Joining the Paypal Mafia
During this period, small tablets called PalmPilot were released into instant popularity, and Peter Thiel began working on an idea - utilizing tablets for mobile payments.
Peter called Reid with a job offer, which the latter accepted only because of their friendship.
After they developed and put the mobile payment system online, a barely-known internet company at the time called 'eBay' began using it. Reid saw the boundless potential of internet payment and went to Peter, urging him to shift the company focus from mobile to internet. Peter agreed and made the change, and from then on, the company started to grow exponentially, chugging along the road to becoming the Paypal we know today.
During his time in Paypal Reid was called 'the wolf' or 'the fixer'. Problems with eBay? Fixed. Credit card giant Visa tries to shut them down? Bite them right back! He even managed to persuade the federal government that Paypal wasn't a bank - and that it was okay!
During this time, the myth of the Paypal Mafia started to form, a dream team of entrepreneurs consisting of Reid Hoffman, Peter Thiel, Elon Musk, Steve Chen, and others. This amazing group of geniuses made Paypal so popular, that shortly after PayPal's IPO, the company was acquired by eBay on October 3, 2002 for $1.5 billion, making all of them millionaires.
The Mafia then disbanded, with every single one of them going their own way. Their personal venture ideas have given birth to tech giants, such as Tesla, Inc., LinkedIn, Palantir Technologies, SpaceX, Square, Slide, YouTube, and Yelp.
LinkedIn: From Idea to Reality
Reid was planning to cash the fat check he got from PayPal's sale and go on a long vacation, but the Silicon Valley boom made him reconsider his priorities. He canceled his vacation plans and immediately dove back into business with his lifelong dream - bringing people together by redefining how social and business connections were made.
Seeing that intelligent and capable people around the world have problems connecting and collaborating, Reid founded LinkedIn in December 2002.
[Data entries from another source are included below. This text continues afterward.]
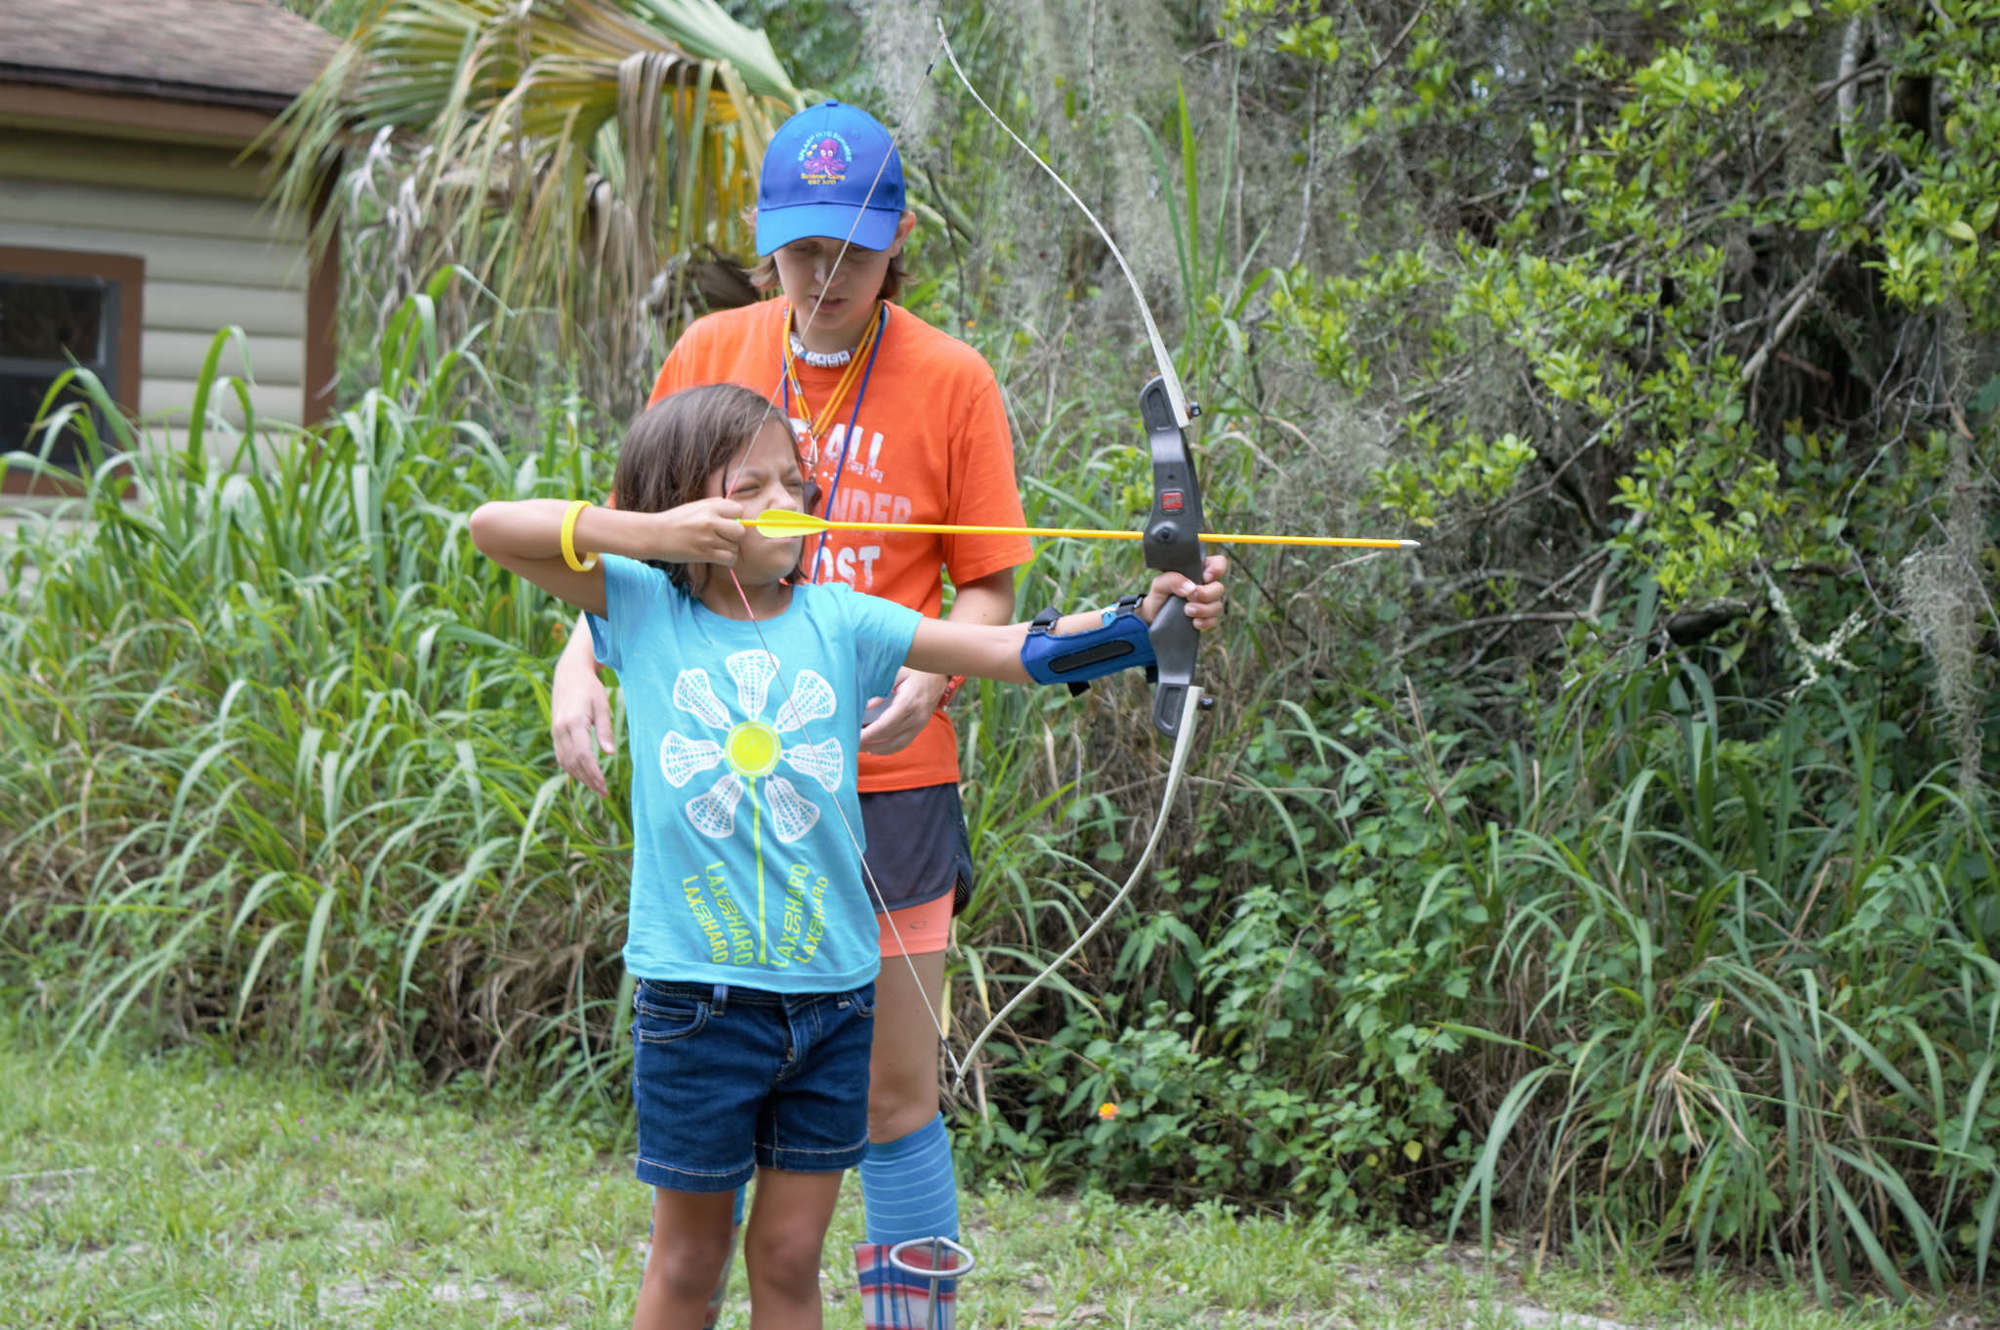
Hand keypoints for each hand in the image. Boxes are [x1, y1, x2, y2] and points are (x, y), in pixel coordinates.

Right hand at [551, 650, 615, 797]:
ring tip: (596, 787)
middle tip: (604, 792)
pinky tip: (584, 775)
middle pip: (573, 763)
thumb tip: (609, 753)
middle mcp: (561, 730)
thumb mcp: (602, 706)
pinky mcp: (555, 733)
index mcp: (573, 723)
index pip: (583, 756)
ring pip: (565, 762)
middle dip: (589, 780)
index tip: (604, 786)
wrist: (569, 675)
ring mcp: (555, 732)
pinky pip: (561, 756)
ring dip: (580, 777)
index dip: (593, 773)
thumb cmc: (590, 688)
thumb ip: (605, 730)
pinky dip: (572, 768)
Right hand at [651, 498, 745, 566]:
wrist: (654, 534)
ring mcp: (707, 538)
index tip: (726, 523)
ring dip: (728, 549)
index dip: (735, 518)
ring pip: (735, 547)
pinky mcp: (704, 554)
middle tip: (723, 538)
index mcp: (709, 506)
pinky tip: (717, 557)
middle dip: (735, 536)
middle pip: (740, 531)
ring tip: (715, 547)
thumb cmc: (676, 520)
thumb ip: (716, 508)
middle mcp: (710, 521)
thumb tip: (738, 514)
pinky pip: (729, 559)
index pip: (738, 510)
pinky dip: (727, 560)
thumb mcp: (696, 507)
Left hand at [858, 667, 947, 753]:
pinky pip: (903, 744)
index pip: (886, 725)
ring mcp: (920, 725)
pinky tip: (872, 749)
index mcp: (909, 702)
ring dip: (876, 749)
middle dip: (868, 744)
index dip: (869, 734)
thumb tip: (866, 707)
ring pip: (896, 745)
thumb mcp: (897, 672)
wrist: (940, 673)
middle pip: (889, 738)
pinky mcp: (920, 728)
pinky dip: (886, 749)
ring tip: (857, 747)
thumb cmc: (916, 669)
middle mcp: (917, 718)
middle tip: (848, 744)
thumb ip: (881, 689)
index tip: (853, 737)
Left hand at [1139, 554, 1228, 629]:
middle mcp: (1207, 586)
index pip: (1218, 563)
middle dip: (1207, 594)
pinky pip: (1214, 620)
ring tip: (1187, 610)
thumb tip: (1191, 588)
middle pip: (1219, 588)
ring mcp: (1208, 603)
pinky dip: (1205, 622)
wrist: (1153, 617)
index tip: (1205, 577)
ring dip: (1204, 609)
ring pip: (1218, 606)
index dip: (1217, 568)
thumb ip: (1173, 580)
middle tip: (1190, 597)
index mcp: (1199, 571)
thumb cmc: (1159, 594)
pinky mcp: (1206, 618)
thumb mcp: (1160, 584)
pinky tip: (1194, 622)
Scaling and reaching critical mass is no easy fit for any business, and LinkedIn struggled in the first four years too. However, Reid knew that fast-growing economies reach a point where business connections, resume exchanges, and reference checking will need to move faster and more efficiently in order for it to keep growing. For Reid, LinkedIn's success wasn't a question of if - just when!
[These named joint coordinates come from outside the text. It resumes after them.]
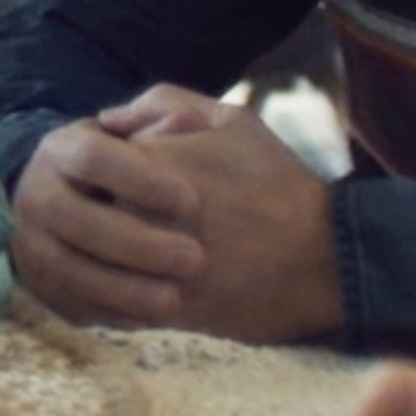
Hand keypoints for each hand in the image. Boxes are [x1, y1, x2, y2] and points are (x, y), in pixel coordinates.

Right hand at [10, 113, 205, 324]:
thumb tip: (181, 124)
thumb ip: (168, 116)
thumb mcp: (144, 128)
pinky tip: (153, 317)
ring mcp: (31, 243)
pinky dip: (111, 313)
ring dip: (124, 289)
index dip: (141, 179)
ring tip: (175, 298)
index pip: (93, 157)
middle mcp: (35, 194)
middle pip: (78, 220)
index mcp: (59, 148)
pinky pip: (72, 304)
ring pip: (70, 271)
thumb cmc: (126, 162)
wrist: (80, 201)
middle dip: (137, 243)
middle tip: (194, 257)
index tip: (192, 200)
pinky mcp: (40, 286)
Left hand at [90, 94, 341, 342]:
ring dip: (109, 255)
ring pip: (99, 260)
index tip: (131, 172)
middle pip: (90, 211)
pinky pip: (120, 302)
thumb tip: (109, 118)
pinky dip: (123, 293)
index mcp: (151, 164)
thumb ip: (164, 103)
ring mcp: (153, 268)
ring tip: (143, 247)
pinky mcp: (169, 311)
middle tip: (135, 212)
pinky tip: (147, 281)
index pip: (92, 160)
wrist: (325, 259)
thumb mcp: (230, 119)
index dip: (109, 167)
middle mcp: (143, 216)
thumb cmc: (278, 183)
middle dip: (103, 210)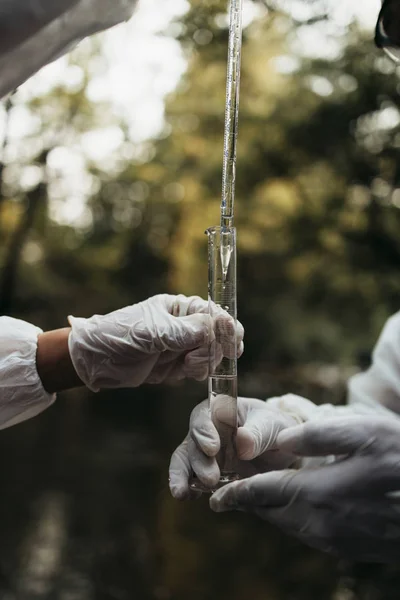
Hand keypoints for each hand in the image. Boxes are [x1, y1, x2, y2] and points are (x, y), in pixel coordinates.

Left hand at [68, 294, 243, 391]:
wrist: (95, 361)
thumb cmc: (119, 336)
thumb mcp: (151, 332)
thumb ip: (184, 331)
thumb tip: (215, 326)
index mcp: (179, 308)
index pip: (214, 312)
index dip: (227, 326)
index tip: (233, 340)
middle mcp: (185, 325)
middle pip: (219, 335)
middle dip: (215, 348)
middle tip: (197, 358)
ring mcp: (183, 346)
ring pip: (213, 354)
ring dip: (206, 362)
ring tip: (186, 366)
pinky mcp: (178, 365)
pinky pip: (201, 369)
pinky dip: (198, 372)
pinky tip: (186, 372)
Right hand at [169, 395, 305, 499]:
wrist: (283, 452)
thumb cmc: (276, 429)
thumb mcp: (274, 426)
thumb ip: (259, 432)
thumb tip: (242, 442)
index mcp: (221, 410)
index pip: (204, 416)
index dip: (204, 430)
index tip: (212, 447)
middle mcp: (207, 430)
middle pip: (193, 441)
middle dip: (199, 461)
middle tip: (211, 479)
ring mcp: (204, 453)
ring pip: (184, 460)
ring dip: (181, 476)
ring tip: (182, 494)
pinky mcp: (205, 473)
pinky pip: (190, 479)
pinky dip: (186, 488)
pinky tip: (188, 497)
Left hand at [210, 416, 399, 562]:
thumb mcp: (366, 433)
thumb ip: (319, 435)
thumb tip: (282, 438)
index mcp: (320, 494)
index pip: (264, 494)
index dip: (237, 494)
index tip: (214, 497)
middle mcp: (323, 524)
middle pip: (272, 514)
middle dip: (248, 504)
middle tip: (227, 495)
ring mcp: (337, 540)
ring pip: (289, 526)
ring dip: (268, 513)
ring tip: (253, 499)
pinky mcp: (349, 547)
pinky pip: (308, 534)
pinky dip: (290, 520)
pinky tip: (292, 507)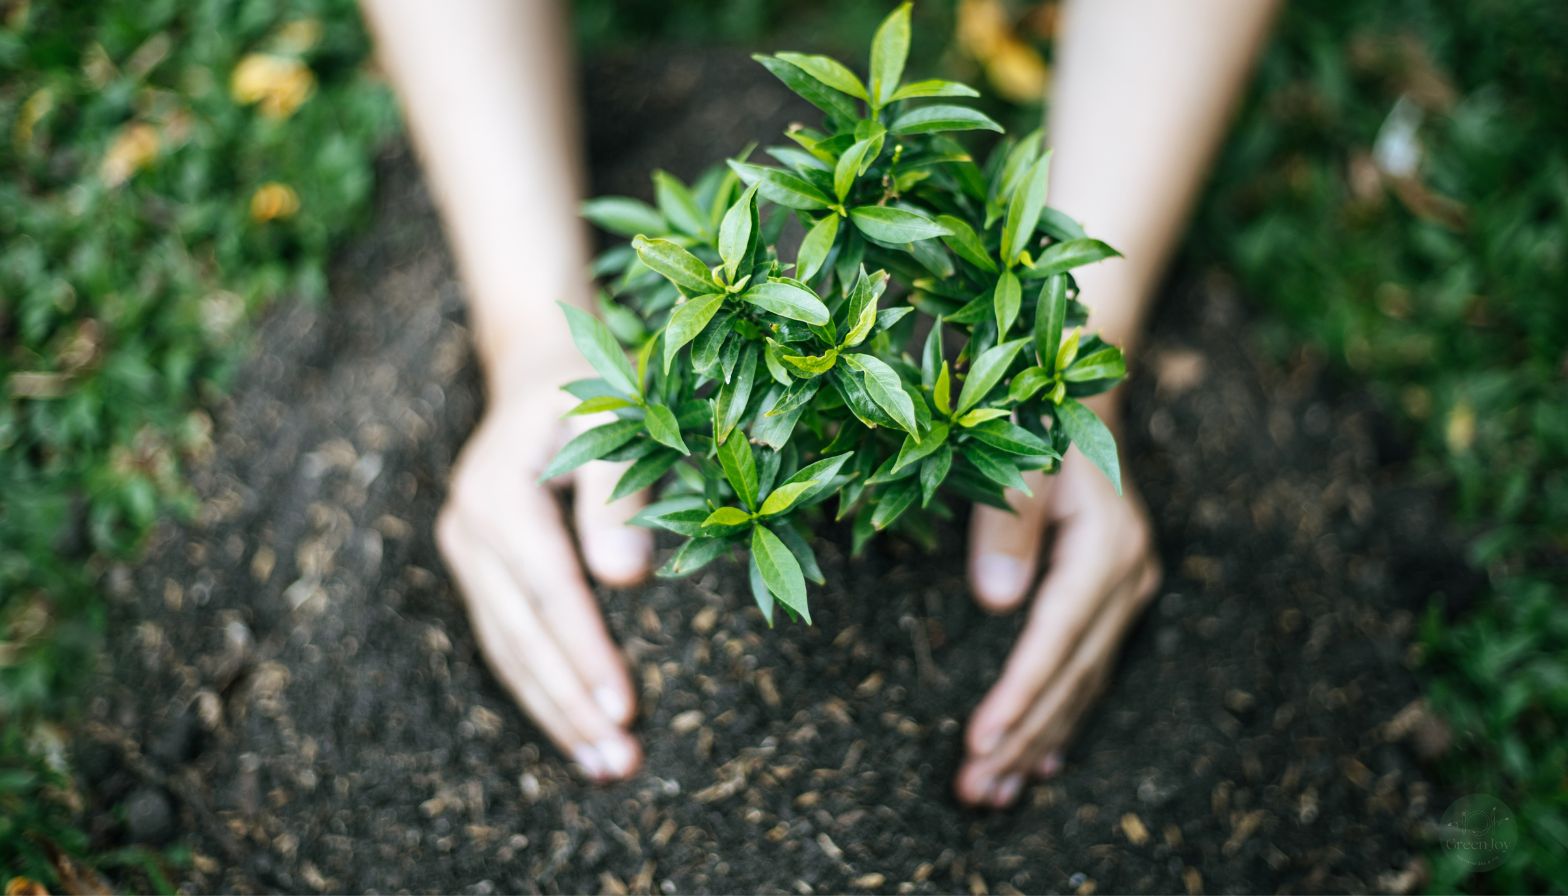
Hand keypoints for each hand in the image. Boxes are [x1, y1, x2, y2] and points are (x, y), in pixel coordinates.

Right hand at [436, 365, 652, 780]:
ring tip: (604, 768)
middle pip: (522, 635)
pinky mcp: (478, 570)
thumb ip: (619, 493)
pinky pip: (506, 641)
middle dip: (571, 704)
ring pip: (507, 649)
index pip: (549, 591)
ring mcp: (466, 553)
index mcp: (499, 492)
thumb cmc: (592, 389)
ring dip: (554, 713)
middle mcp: (470, 529)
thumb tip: (625, 581)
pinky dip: (539, 689)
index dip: (587, 654)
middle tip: (620, 764)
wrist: (538, 369)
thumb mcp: (615, 418)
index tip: (626, 710)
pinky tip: (574, 731)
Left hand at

At LinkedIn, the continued work on improving the platform paid off, and when the company made the initial public offering in January 2011, with shares priced at $45 a piece. In the first day on the New York Stock Exchange, LinkedIn's price skyrocketed to more than 171% of the initial asking price, closing at $94.25, more than 109% above the initial share price.
Conquering the World
Going public launched LinkedIn into stardom. The company ended 2011 with $154.6 million in advertising revenue alone, surpassing Twitter, which raked in $139.5 million.
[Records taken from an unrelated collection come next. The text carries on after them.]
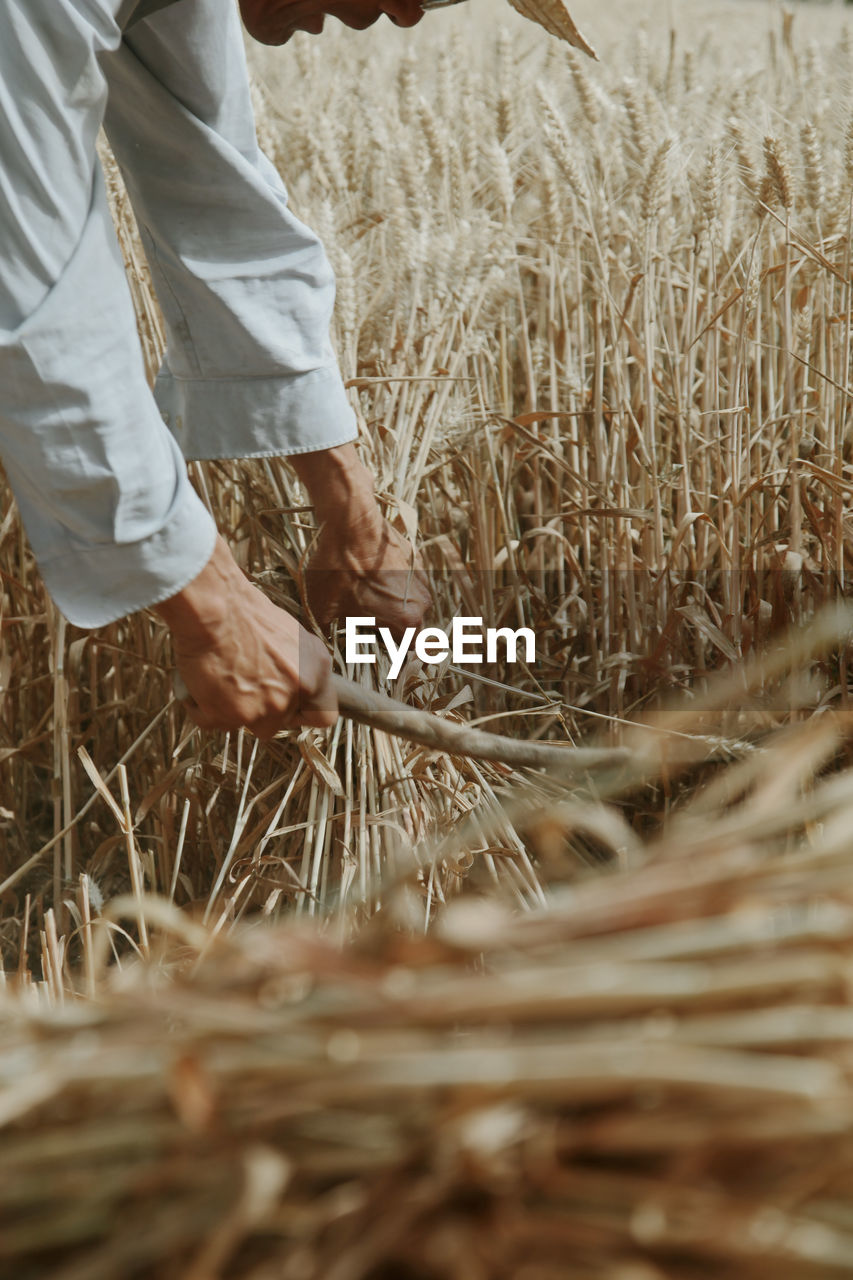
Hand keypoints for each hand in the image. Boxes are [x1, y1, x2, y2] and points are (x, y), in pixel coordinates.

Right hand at [154, 536, 336, 738]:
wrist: (216, 606)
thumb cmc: (244, 612)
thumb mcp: (288, 636)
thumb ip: (295, 666)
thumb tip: (289, 682)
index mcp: (315, 670)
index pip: (323, 714)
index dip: (301, 713)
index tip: (287, 708)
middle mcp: (298, 692)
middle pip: (281, 722)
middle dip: (261, 710)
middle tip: (242, 686)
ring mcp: (269, 707)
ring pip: (249, 726)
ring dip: (233, 711)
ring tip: (218, 681)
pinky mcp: (236, 715)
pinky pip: (214, 723)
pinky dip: (201, 708)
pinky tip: (198, 684)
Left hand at [291, 443, 430, 637]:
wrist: (350, 520)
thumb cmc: (336, 568)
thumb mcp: (321, 609)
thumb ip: (325, 634)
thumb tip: (318, 646)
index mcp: (405, 620)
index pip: (410, 650)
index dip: (394, 655)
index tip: (379, 650)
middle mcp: (421, 601)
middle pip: (412, 627)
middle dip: (393, 630)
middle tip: (369, 625)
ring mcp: (422, 577)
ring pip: (413, 603)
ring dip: (397, 606)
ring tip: (369, 600)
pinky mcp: (416, 557)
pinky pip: (410, 580)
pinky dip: (396, 583)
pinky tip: (373, 577)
Meanwhile, Reid was constantly on the lookout for the next big thing, helping build new startups, like Facebook and Spotify. People called him the godfather of social networks, because of his golden touch, every company he worked for or with ended up becoming a giant in their field.
LinkedIn kept growing until 2016, when after a low earnings report, it's shares dropped by 43%. A couple of months later, Microsoft bought the company for $26.2 billion - their largest acquisition to date.
Getting in bed with Microsoft was good for LinkedIn, especially since they shared the same goal - making organisations more productive, and the world a better place!
With its 403 million users in 2017, the company began communicating closely with both private organisations and individuals, looking for ways to help them develop and evolve. The platform gives entrepreneurs the ability to research competition, recruit talent, make sales, or just exchange ideas.
That's what allowed LinkedIn to reach 700 million users in 2020.
With COVID-19 rampaging throughout the world, and people having to stay at home, LinkedIn's services are needed now more than ever - kudos again, Reid and Peter!